There is no administration here, so the passengers of the vehicles who arrived before us had talked to the locals to cut down that tree and now we had to pay Rs 4,000 as compensation for the hard work. Was. As soon as the tree was cut down, we started to enjoy the rhubarb of a few young men sitting by the river and watching it here was tied up. The tree was cut off and the journey started again.
It was ten o’clock by the time I got back to the hotel. After eating, the sleeper left behind at ten in the morning. When the hotel manager learned about other locations, they suggested the name Budgoi Top and Jhazz Banda. These places are not part of the Valley Kumrat, but if you come here, it is as if you must visit the dying Ayubia. The problem is that traveling to these two destinations is difficult too. This adventure needed more time, ending with me, so I started the journey back. The return journey provided mobile service, internet, smooth roads, but not the natural environment we left behind.

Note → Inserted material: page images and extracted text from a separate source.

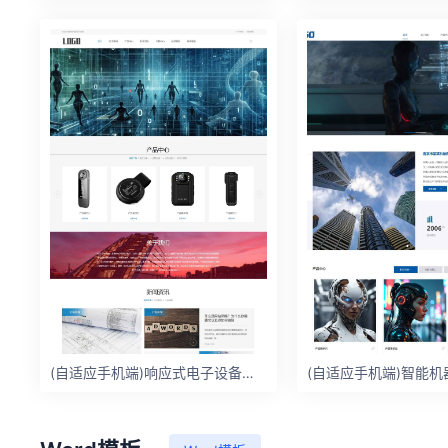
(自适应手机端)响应式电子设备网站模板 – 带下载功能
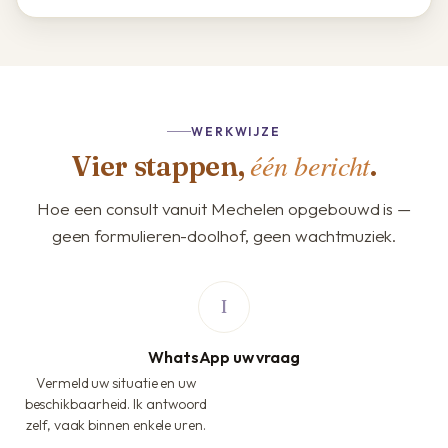
WERKWIJZE
één bericht
Vier stappen,
.
Hoe een consult vanuit Mechelen opgebouwd is —
geen formulieren-doolhof, geen wachtmuziek.
WhatsApp uw vraag
Vermeld uw situatie en uw
beschikbaarheid. Ik antwoord
zelf, vaak binnen enkele uren.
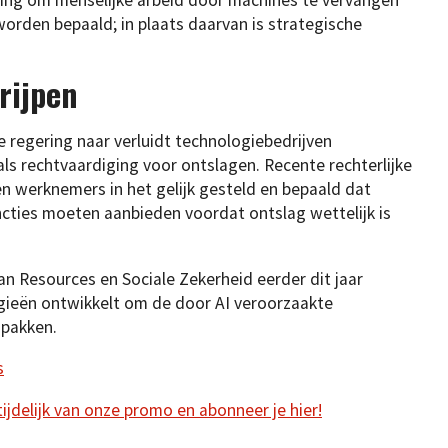
orden bepaald; in plaats daarvan is strategische
rijpen
e regering naar verluidt technologiebedrijven
s rechtvaardiging voor ontslagen. Recente rechterlijke
n werknemers in het gelijk gesteld en bepaald dat
ncties moeten aanbieden voordat ontslag wettelijk is
n Resources en Sociale Zekerheid eerder dit jaar
gieën ontwikkelt om de door AI veroorzaakte
 pakken.
s
 tijdelijk van onze promo en abonneer je hier!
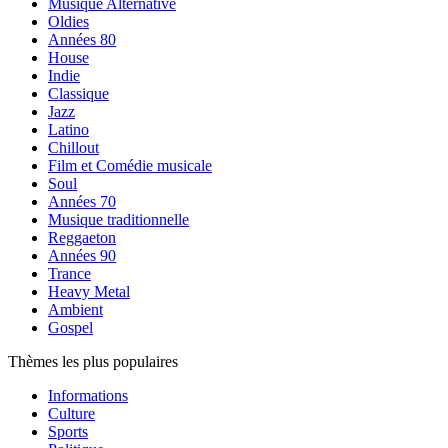
Musique Alternative
Oldies
Années 80
House
Indie
Classique
Jazz
Latino
Chillout
Film et Comédie musicale
Soul
Années 70
Musique traditionnelle
Reggaeton
Années 90
Trance
Heavy Metal
Ambient
Gospel
Thèmes les plus populaires
Informations
Culture
Sports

Difficulties and Facilities
There are only two things you’ll find in the name of ease in the Kumrat Valley. A pure and healthy diet and a natural environment. In addition, the market will be full in the name of difficulties. But the natural beauty of the Kumrat Valley can be overcome. There is no road and that is why people do not go here. Most of the cars that people have in Pakistan are not able to drive here. Jeeps are mandatory here so visitors cannot be encouraged. The route is daunting and then has to go hiking. There is no administration. So the garbage tourists who throw them have no one to pick them up. There is no urge for tourists not to throw their garbage around.
Being trapped somewhere in the rain or in the wake of a natural disaster only helps the locals, who are of course very supportive, but there is no government-level arrangement to evacuate them. If you get stuck in a problem, there is no way to report it. There is no mobile service or internet name. Satellite phones also work only on top because of the dense forest. All the way there is no toilet arrangement that is often needed. There is also no lighting arrangement on the way so you have to finish the trip day or arrange the lighting yourself.
There is no place to eat on the way. So you have to make some arrangements to get food along the way, or you have to come back and eat. The locals speak less of the tourists and they understand the Urdu less. Most people here speak Pashto or Kohistani, there is no question of English. Local women are not visible, and even if one looks, the knees are covered with black cloth, even the eyes are not visible. That’s probably why female tourists are reluctant to come here.
People here do not like the camera and if you take a picture with a population in the background, people forbid you that there is a population. That is why we had to be very careful in flying our drone copter for filming. However, the area is very peaceful and locals respect and protect tourists, especially women. The risks generally posed to women in urban life are minimal.